Stored data entries
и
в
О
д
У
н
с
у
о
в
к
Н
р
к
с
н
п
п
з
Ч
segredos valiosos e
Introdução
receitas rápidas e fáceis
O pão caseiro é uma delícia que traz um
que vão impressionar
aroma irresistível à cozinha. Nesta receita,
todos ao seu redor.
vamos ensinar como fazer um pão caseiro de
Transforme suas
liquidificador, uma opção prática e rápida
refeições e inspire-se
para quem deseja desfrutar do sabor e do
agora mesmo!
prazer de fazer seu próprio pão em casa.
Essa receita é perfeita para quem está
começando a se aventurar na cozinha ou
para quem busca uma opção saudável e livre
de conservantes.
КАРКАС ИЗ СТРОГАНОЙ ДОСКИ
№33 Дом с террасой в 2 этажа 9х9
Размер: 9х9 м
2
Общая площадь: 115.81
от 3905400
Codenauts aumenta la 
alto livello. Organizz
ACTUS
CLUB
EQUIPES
* * *
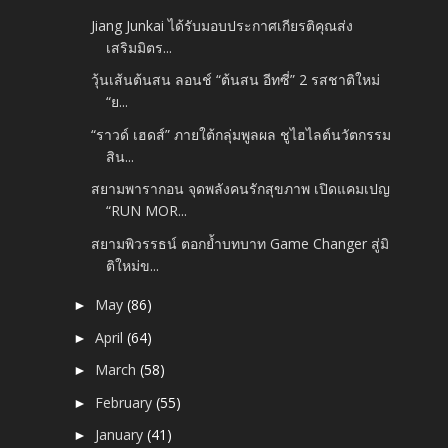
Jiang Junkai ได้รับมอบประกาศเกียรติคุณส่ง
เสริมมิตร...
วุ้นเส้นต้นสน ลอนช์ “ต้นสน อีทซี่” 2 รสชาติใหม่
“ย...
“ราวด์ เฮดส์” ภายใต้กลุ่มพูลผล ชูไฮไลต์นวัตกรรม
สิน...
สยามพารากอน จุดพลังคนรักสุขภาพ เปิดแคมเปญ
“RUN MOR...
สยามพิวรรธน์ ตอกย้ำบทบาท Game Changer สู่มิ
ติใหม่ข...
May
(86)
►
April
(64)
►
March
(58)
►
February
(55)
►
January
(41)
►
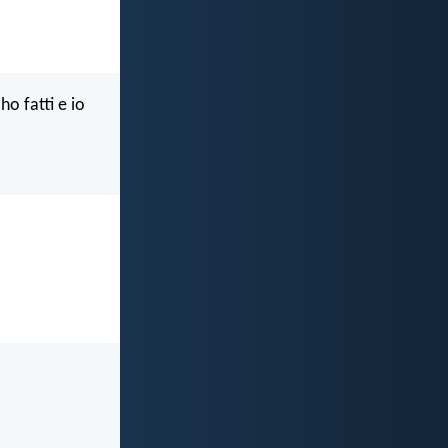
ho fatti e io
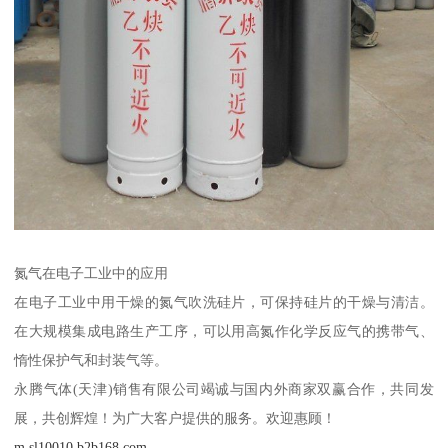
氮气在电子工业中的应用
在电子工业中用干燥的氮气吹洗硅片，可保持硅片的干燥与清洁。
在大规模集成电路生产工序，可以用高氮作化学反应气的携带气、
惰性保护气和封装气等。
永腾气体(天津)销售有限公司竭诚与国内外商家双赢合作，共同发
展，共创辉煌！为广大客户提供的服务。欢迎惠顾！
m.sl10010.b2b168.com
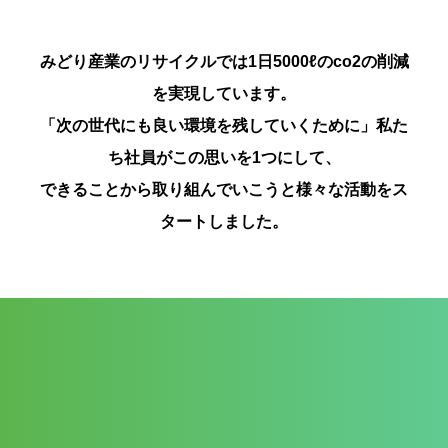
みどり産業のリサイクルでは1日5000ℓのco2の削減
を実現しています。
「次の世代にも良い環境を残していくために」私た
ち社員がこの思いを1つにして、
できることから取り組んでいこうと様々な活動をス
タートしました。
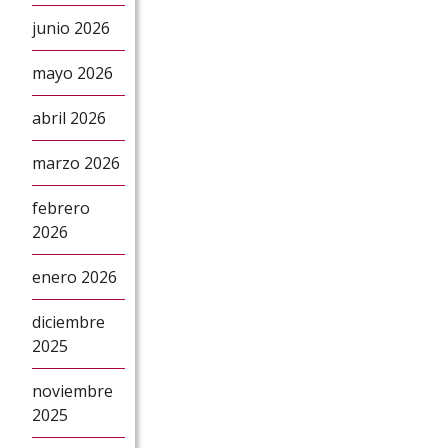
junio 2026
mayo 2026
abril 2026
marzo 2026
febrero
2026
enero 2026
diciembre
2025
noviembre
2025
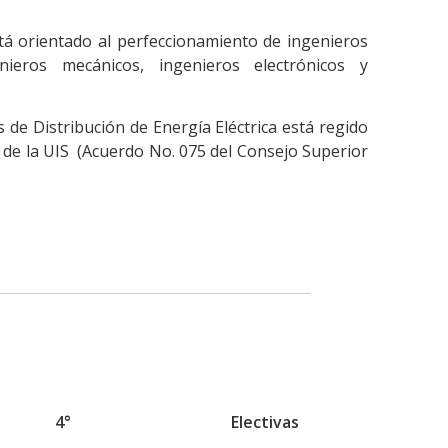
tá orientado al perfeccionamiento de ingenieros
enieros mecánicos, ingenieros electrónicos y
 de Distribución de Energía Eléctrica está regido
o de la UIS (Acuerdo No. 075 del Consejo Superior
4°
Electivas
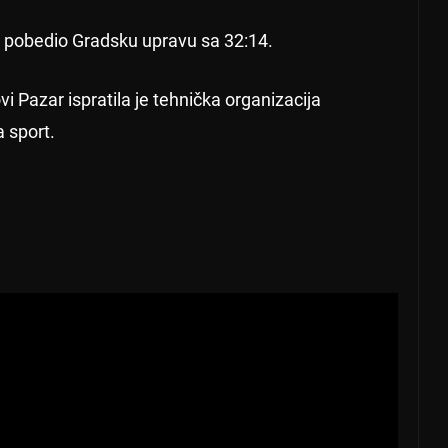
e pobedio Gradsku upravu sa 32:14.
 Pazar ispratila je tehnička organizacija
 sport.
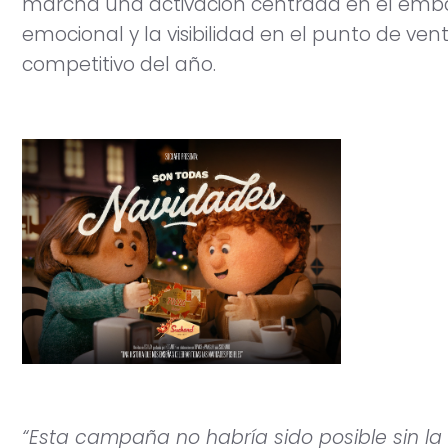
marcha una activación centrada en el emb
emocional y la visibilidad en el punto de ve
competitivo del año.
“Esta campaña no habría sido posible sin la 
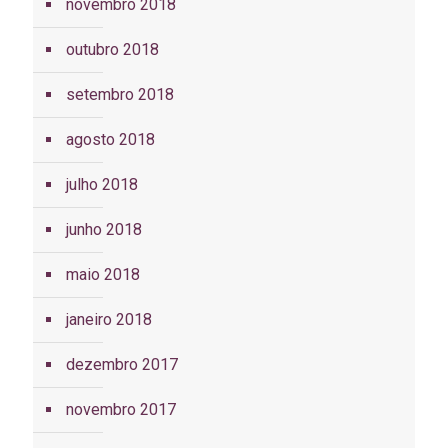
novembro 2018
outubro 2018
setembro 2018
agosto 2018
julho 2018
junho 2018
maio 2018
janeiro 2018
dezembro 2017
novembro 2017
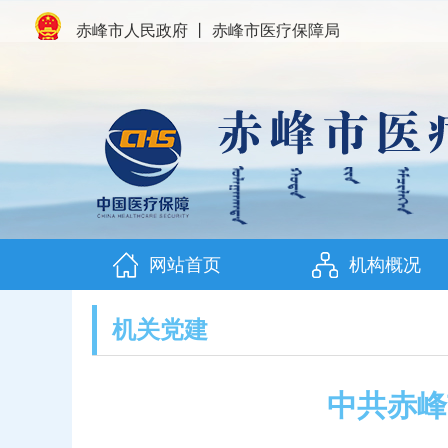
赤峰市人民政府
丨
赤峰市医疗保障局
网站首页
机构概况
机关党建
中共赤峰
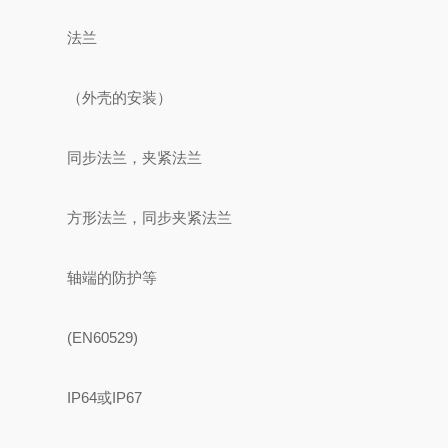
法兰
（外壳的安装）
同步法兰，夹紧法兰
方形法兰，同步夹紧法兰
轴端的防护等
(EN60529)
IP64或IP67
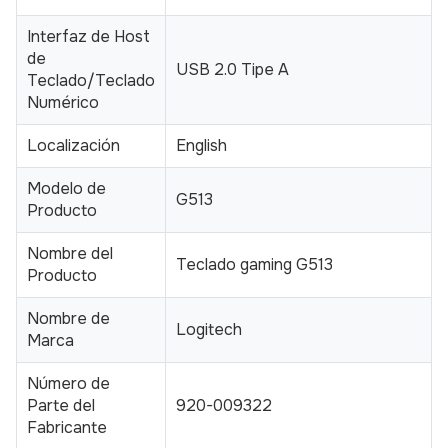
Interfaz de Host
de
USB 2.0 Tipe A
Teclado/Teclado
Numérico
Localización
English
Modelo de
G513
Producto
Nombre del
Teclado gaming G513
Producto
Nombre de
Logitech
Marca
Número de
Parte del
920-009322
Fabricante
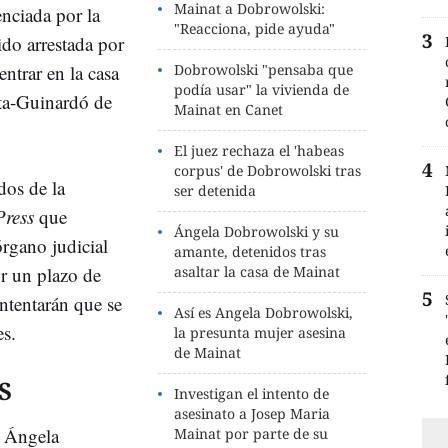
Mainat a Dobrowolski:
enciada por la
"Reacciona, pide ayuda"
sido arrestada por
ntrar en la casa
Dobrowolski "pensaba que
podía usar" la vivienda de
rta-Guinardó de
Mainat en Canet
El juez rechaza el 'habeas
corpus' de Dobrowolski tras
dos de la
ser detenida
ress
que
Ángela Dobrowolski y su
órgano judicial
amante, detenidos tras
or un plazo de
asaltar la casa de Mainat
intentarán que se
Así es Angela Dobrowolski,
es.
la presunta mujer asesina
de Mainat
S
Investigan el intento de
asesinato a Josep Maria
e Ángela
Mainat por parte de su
...
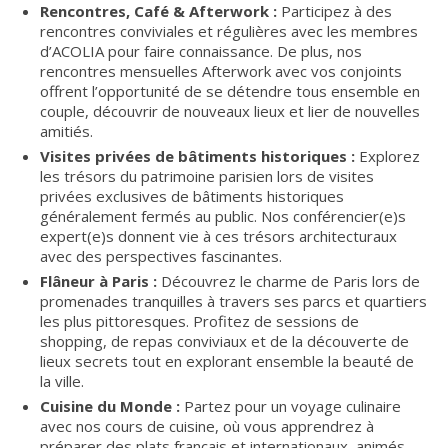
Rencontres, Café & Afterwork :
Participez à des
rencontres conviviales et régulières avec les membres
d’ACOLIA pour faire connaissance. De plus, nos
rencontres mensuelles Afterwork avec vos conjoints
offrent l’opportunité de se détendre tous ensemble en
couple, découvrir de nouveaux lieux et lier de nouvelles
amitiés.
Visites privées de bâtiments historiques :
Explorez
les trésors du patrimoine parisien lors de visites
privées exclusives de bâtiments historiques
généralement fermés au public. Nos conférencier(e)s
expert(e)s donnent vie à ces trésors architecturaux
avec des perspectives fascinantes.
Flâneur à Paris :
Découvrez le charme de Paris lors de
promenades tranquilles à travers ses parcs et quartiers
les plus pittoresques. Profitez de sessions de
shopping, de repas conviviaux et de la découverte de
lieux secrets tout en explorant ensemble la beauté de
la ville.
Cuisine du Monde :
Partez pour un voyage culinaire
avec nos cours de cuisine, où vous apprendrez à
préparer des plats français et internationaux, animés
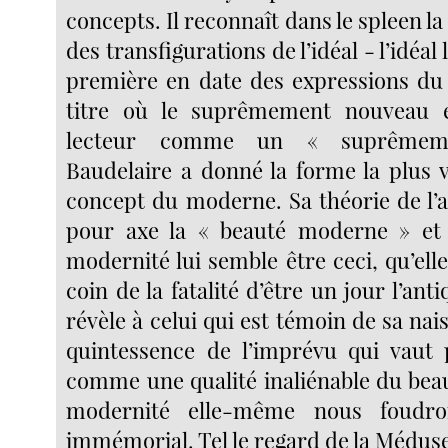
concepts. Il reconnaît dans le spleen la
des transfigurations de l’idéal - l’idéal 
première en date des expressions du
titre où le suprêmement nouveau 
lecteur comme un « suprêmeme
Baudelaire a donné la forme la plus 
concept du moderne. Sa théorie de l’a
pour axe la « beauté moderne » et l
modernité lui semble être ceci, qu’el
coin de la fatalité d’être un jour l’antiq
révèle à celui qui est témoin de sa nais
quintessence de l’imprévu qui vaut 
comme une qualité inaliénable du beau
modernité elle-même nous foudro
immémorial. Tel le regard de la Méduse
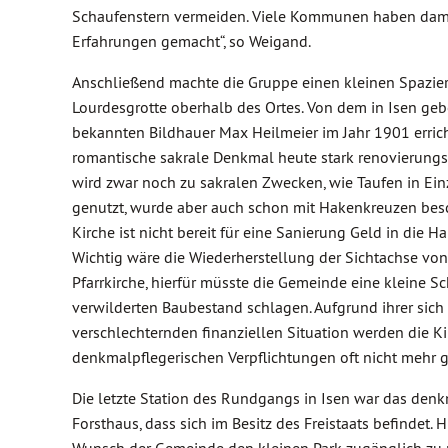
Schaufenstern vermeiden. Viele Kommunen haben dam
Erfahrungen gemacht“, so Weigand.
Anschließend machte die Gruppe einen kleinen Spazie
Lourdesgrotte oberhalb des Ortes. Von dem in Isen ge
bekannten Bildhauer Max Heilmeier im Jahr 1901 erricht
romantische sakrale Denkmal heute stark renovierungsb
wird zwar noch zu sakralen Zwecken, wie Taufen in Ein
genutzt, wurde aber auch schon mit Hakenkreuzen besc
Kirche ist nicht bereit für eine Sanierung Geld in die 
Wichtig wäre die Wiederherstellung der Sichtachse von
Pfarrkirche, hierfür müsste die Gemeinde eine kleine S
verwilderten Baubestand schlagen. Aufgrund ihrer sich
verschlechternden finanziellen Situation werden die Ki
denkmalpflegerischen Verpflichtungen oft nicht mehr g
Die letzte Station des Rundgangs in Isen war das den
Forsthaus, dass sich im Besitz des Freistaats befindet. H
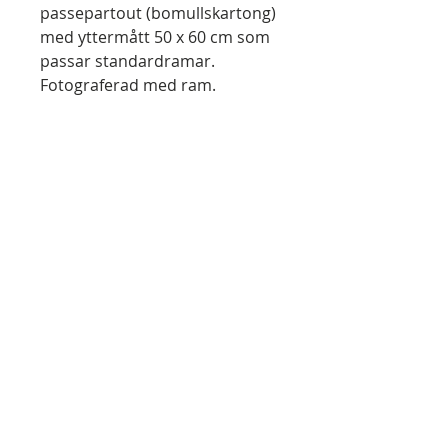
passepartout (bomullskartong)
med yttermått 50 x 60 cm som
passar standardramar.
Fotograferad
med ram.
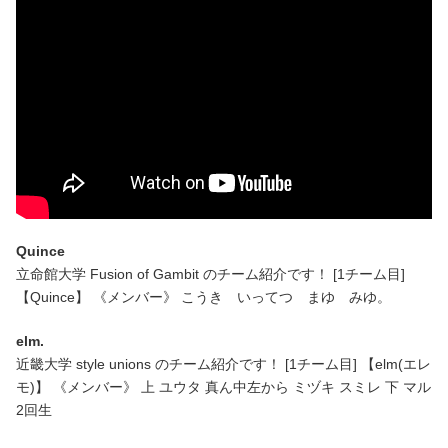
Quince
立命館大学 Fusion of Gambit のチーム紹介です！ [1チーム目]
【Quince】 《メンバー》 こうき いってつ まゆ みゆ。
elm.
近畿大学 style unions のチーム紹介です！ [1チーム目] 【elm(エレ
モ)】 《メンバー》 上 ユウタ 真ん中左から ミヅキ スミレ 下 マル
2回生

Work task:
Put the lines in the entries from the one containing "Schaufenstern vermeiden. Viele" through the one containing "verschlechternden finanziellen Situation", inclusive, into a Markdown table with the columns Row and Line. Number each row and skip blank lines.

Task response:
| Row | Line |
|---|---|
| 1 | Schaufenstern vermeiden. Viele Kommunen haben dam |
| 2 | Erfahrungen gemacht“, so Weigand. |
| 3 | Anschließend machte die Gruppe einen kleinen Spazie |
| 4 | Lourdesgrotte oberhalb des Ortes. Von dem in Isen ge |
| 5 | bekannten Bildhauer Max Heilmeier im Jahr 1901 erricht |
| 6 | romantische sakrale Denkmal heute stark renovierungsb |
| 7 | wird zwar noch zu sakralen Zwecken, wie Taufen in Ein |
| 8 | genutzt, wurde aber auch schon mit Hakenkreuzen besc |
| 9 | Kirche ist nicht bereit für eine Sanierung Geld in die  |
| 10 | Wichtig wäre die Wiederherstellung der Sichtachse von |
| 11 | Pfarrkirche, hierfür müsste die Gemeinde eine kleine S |
| 12 | verwilderten Baubestand schlagen. Aufgrund ihrer sich |
| 13 | verschlechternden finanziellen Situation werden die Ki |